[ 
https://issues.apache.org/jira/browse/HBASE-21344?page=com.atlassian.jira.plugin.system.issuetabpanels:comment-tabpanel&focusedCommentId=16661554#comment-16661554
 ] 

Ankit Singhal edited comment on HBASE-21344 at 10/24/18 1:30 AM:
-----------------------------------------------------------------

{quote}What you doing here from patch?{quote}
I'm just removing duplicate tableStateManager.start() (and keeping the 
tableStateManager.start() after checking meta is actually online).
And the test in the patch is to check if we have OPENING state for meta also, 
still SCP can succeed , so we don't need to change state of meta znode to 
offline during FAILED_OPEN of assign procedure(this meta znode state will 
intern also help in avoiding IMP if meta is in transition due to Server crash). 
Anyways, a sub-task to increase the no. of Assign procedure , will not let the 
call go in FAILED_OPEN path(I think).

{quote}
1096 Optional<ServerCrashProcedure> optProc = 
this.procedureExecutor.getProcedures().stream()
 1097 .filter(p -> p instanceof ServerCrashProcedure).map(o -> 
(ServerCrashProcedure) o)
 1098 .filter(s -> s.hasMetaTableRegion()).findAny();
 You are reporting SCPs only if they have meta on them? Isn't this method more 
generic than just meta searches?
{quote}
Yes, My bad, we don't need this particular change.

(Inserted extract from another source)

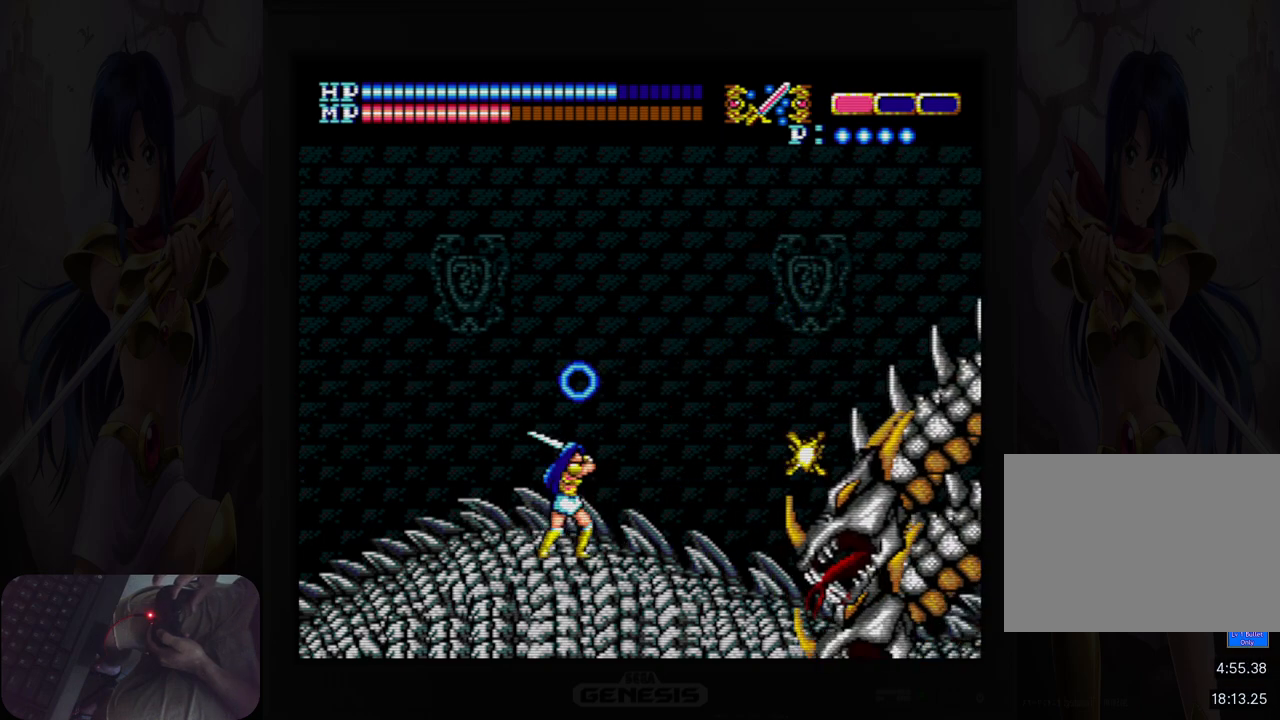
{"dt_ms": 500, "buttons": ["B", "DPAD_UP"], "events": [[17, "DPAD_UP", "up"], [50, "B", "down"], [117, "B", "up"], [333, "B", "down"], [333, "DPAD_UP", "down"], [400, "B", "up"], [483, "B", "down"]]}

was (Author: an...@apache.org):
{quote}What you doing here from patch?{quote}
I'm just removing duplicate tableStateManager.start() (and keeping the 
tableStateManager.start() after checking meta is actually online).
And the test in the patch is to check if we have OPENING state for meta also, 
still SCP can succeed , so we don't need to change state of meta znode to 
offline during FAILED_OPEN of assign procedure(this meta znode state will 
intern also help in avoiding IMP if meta is in transition due to Server crash)

{quote}
1096 Optional<ServerCrashProcedure> optProc = 
this.procedureExecutor.getProcedures().stream()
 1097 .filter(p -> p instanceof ServerCrashProcedure).map(o -> 
(ServerCrashProcedure) o)
 1098 .filter(s -> s.hasMetaTableRegion()).findAny();
 You are reporting SCPs only if they have meta on them? Isn't this method more 
generic than just meta searches?
{quote}
Yes, My bad, we don't need this particular change.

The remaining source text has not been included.